Helland's talk was called "Metropolis - Part 1" where he made an analogy between the evolution of cities (and associated commerce) and the evolution of IT. Within this major analogy he made 8 other analogies to individual pieces of the physical infrastructure in the evolution of citieis to pieces within IT. These included:

  • Applications as cities. Started independent. B2b is still limited. Both are big complex evolving environments

  • Applications as factories. Like factories in the late 1800s apps are mostly independent. Useful interconnection is difficult. Tomorrow there will be rich interconnectedness. App independence is essential to get work done but interconnection has advantages in order to leverage the work of others

  • Railroads as Communcation. Movement of commodities on the railroads led to the expansion of retail. Money is in the browsing, mps, chat, images, email. Will lead to the bandwidth necessary for interconnectedness. End result is that organizations that can handle structured data will prosper

  • Manufacturing and standardization. Early 1800s = hand crafted goods, late 1800s de facto standards per industry. Standard data structures have their basis in a Web services foundation. Need horizontal and vertical standards as well. Lead to increased compatibility

  • Manufactured Assemblies and Virtual Enterprises. Requires detailed standardization and produces high value goods. Virtual enterprises rely on business function outsourcing (Logistics, HR, benefits). Leads to better quality and price. Requires standards. Allows companies to do what they do well

  • Retail and distribution as bandwidth. People coming to the stores versus bringing standardized goods to stores. Created department stores (Walmart). Mail order was driven by standardization. Today in IT we have Swivel-chair integration, Fax and pray integration, and Alt-tab integration. Tomorrow we'll have Data and operation standards, Need interchangeability, Allows pre-allocation of resources, Makes biz process efficient, Business process will grow to drive the applications as standardization grows and so Apps become commodities

  • Urban infrastructure and dealing with legacy apps. Requires retrofitting buildings. IT infrastructure issues: How do you federate identity, security, naming, directory? Retrofit will happen and web services offer hope in this regard. Who pays for this?

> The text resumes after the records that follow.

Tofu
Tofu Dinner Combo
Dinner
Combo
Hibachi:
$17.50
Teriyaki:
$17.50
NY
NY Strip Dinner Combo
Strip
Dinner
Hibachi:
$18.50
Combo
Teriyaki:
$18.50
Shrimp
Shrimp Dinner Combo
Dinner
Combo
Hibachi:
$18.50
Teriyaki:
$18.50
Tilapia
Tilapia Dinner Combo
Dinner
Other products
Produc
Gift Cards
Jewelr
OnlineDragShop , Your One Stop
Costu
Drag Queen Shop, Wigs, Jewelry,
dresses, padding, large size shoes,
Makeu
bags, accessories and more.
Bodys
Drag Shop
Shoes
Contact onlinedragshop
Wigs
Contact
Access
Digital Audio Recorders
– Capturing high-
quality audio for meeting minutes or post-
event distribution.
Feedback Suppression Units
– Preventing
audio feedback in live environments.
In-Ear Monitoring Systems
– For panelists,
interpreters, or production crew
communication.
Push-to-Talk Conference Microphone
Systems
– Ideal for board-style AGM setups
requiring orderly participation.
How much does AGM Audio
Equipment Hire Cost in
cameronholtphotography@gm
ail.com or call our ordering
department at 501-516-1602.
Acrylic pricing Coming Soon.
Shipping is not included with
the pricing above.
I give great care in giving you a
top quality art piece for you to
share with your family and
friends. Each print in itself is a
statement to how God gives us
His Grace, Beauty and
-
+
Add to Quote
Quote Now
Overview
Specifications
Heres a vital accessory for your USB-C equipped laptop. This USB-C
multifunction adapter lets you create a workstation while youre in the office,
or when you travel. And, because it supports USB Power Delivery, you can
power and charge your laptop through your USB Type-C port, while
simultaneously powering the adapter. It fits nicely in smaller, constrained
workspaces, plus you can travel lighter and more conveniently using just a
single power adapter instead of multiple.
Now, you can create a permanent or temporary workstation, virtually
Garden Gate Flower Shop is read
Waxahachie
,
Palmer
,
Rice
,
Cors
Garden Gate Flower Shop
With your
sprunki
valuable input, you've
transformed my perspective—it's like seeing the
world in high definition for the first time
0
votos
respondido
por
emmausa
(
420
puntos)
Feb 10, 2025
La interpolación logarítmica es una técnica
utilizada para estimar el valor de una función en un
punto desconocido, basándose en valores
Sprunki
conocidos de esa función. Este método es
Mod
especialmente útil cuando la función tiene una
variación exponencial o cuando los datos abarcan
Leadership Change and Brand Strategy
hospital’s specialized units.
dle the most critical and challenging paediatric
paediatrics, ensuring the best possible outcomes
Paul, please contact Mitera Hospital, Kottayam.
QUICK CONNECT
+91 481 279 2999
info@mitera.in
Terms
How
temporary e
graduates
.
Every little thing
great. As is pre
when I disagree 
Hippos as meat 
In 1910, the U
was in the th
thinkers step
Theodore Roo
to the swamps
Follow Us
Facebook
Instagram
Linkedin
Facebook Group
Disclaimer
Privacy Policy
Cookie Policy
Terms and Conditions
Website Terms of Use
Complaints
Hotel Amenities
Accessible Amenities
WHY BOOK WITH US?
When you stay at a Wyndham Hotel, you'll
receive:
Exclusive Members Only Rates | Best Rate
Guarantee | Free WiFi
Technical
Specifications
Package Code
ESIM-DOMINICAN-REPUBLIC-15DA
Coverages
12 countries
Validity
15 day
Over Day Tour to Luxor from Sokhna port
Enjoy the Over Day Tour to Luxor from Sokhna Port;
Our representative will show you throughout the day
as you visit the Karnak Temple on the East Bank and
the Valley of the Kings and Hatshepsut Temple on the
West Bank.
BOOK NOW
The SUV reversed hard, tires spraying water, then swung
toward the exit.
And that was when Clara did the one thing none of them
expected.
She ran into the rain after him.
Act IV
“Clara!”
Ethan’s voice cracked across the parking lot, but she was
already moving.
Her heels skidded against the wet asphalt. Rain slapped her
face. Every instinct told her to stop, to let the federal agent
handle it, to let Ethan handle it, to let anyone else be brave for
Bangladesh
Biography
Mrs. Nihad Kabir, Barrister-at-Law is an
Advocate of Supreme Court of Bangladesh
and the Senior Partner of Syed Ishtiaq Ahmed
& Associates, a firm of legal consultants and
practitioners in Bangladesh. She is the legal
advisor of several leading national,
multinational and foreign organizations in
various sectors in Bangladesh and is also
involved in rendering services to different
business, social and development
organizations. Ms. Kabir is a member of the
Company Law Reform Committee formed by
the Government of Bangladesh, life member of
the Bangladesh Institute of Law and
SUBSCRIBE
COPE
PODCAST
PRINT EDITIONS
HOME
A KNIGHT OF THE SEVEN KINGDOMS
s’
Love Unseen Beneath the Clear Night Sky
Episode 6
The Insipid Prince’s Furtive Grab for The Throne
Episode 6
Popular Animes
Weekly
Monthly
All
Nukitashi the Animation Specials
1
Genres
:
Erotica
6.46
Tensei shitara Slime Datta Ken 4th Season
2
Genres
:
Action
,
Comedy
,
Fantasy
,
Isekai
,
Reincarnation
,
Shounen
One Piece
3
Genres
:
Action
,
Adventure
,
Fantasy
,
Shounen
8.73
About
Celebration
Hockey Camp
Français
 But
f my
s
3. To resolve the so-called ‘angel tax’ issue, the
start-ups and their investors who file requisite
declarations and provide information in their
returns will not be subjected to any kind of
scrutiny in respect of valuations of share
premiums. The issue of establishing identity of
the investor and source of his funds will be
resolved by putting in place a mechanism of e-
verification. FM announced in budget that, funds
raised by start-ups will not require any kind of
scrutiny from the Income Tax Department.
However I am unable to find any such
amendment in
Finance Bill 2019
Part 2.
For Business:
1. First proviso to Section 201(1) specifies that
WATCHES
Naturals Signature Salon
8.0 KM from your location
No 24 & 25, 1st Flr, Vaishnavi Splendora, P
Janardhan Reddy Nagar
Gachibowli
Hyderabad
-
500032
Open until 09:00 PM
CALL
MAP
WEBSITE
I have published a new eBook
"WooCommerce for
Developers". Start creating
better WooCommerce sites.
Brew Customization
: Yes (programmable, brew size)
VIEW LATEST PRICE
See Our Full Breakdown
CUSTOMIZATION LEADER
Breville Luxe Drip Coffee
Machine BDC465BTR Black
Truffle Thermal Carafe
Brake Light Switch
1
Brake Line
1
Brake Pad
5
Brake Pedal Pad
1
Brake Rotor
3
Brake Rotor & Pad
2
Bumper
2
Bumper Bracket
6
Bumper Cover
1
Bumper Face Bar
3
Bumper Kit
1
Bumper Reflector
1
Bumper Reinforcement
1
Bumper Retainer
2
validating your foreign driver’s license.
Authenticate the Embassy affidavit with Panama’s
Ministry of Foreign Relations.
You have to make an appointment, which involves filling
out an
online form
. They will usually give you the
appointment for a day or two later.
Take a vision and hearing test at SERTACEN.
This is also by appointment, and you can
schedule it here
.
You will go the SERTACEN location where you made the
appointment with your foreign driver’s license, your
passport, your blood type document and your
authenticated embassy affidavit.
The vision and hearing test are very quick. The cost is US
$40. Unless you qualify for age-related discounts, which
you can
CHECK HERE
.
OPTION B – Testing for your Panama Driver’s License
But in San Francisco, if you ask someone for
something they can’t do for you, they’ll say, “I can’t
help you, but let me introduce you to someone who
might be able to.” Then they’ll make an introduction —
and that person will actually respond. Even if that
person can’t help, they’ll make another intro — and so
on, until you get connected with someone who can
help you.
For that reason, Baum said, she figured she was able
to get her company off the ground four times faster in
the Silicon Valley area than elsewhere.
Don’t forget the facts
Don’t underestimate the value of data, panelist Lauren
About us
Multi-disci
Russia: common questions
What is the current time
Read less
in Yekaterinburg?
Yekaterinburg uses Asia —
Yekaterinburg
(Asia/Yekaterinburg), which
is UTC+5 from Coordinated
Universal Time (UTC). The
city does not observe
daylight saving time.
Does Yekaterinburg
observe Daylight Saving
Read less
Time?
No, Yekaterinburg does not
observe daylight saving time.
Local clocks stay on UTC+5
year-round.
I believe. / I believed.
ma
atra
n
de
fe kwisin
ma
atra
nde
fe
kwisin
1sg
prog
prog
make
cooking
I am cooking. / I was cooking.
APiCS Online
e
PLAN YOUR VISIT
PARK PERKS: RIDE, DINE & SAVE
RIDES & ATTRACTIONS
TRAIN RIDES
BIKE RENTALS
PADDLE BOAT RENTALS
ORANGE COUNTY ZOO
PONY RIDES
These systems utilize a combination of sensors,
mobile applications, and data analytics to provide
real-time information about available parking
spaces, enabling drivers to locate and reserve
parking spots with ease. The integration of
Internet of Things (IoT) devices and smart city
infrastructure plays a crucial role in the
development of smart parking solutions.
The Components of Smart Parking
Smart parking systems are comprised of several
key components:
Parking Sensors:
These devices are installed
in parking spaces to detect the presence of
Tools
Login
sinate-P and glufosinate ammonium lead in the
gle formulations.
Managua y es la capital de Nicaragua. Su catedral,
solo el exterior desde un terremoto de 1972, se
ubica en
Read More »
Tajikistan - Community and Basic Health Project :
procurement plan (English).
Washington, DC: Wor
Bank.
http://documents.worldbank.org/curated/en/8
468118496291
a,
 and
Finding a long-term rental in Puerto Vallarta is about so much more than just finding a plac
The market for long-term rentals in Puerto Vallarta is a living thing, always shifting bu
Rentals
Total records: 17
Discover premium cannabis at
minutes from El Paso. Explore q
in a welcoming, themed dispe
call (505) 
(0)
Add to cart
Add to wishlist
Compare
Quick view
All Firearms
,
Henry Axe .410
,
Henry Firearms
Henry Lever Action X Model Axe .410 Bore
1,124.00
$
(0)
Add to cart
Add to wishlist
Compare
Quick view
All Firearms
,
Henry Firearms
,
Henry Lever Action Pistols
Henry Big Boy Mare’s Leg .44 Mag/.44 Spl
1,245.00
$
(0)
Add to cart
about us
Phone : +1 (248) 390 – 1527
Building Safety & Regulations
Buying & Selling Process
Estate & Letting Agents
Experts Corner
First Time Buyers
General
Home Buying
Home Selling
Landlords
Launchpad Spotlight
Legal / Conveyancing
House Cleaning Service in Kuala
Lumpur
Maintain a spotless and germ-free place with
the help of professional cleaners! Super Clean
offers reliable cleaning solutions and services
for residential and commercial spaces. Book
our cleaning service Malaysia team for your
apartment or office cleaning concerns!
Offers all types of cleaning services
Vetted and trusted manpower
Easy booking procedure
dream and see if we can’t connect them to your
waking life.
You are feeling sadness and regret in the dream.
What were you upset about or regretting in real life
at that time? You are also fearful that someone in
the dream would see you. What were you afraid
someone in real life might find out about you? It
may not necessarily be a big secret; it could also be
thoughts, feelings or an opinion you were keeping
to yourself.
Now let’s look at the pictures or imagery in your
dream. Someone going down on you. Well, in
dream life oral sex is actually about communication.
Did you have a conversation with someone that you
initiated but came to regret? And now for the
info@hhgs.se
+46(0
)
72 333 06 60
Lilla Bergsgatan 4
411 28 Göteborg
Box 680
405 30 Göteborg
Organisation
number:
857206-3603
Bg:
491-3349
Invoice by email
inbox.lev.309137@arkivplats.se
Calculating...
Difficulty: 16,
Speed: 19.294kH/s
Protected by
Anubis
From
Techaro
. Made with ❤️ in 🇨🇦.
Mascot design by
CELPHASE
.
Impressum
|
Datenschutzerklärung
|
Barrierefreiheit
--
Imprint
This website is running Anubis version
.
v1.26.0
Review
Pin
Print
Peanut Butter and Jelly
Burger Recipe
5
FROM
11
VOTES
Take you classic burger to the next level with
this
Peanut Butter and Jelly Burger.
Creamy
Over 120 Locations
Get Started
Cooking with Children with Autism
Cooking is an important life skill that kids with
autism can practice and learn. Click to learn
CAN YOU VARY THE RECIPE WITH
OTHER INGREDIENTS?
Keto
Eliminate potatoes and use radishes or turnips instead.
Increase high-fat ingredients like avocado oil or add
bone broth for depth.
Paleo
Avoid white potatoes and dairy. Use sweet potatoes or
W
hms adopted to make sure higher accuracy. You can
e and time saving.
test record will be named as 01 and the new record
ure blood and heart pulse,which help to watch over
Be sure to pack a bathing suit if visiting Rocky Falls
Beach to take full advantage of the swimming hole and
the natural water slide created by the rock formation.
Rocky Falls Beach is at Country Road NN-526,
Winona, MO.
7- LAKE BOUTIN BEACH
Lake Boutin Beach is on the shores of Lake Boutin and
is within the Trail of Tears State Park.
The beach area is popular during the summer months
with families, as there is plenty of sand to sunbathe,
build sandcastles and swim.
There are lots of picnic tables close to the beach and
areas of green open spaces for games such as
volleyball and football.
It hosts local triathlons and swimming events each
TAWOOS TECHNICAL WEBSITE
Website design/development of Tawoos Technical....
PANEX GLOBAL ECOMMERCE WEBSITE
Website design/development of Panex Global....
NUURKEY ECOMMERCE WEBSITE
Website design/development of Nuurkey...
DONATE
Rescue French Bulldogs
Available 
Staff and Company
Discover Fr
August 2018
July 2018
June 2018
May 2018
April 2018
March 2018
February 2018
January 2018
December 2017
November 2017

  • City Governance and IT Governance. Vision, planning, strategy, funding. Issues with IT governance: Who makes decisions? What are priorities? Metrics



  • Pat's assessment is that IT is currently at 1880! This is the case since Business process a gleam in our eye, Virtual enterprises getting going, and Communication and browsing well established.

    Pat then went through some practical advice for implementing services today (in the pre WS-* world). Some of his most interesting points were in regards to the need for creating a conversation ID, message ID, version ID, and sequence numbers inside your messages. In that way services can ensure once only processing of messages and processing messages in the appropriate order. Another point he made is that messages should be timestamped for validity (perhaps for infinity). The service should then log requests (before sending the response) and responses so it can replay responses if the same request comes in again. This ensures idempotence or the ability to handle a message arriving multiple times. It also improves performance by essentially caching the message in the database (storage is cheap). He also recommended not implementing distributed transactions in business services and to model each message as an atomic transaction. Reference data should also be versioned and immutable so messages can reference a particular version of the reference data. When designing a business service from existing apps you need to look for idempotent sequences of messages and define a message interface (XSD schema) for each sequence.

    At the end Pat sang a couple songs about messaging, very funny! Had a nice reception at the hotel afterwards and received a signed copy of Simon Guest's new book on J2EE interoperability with .NET.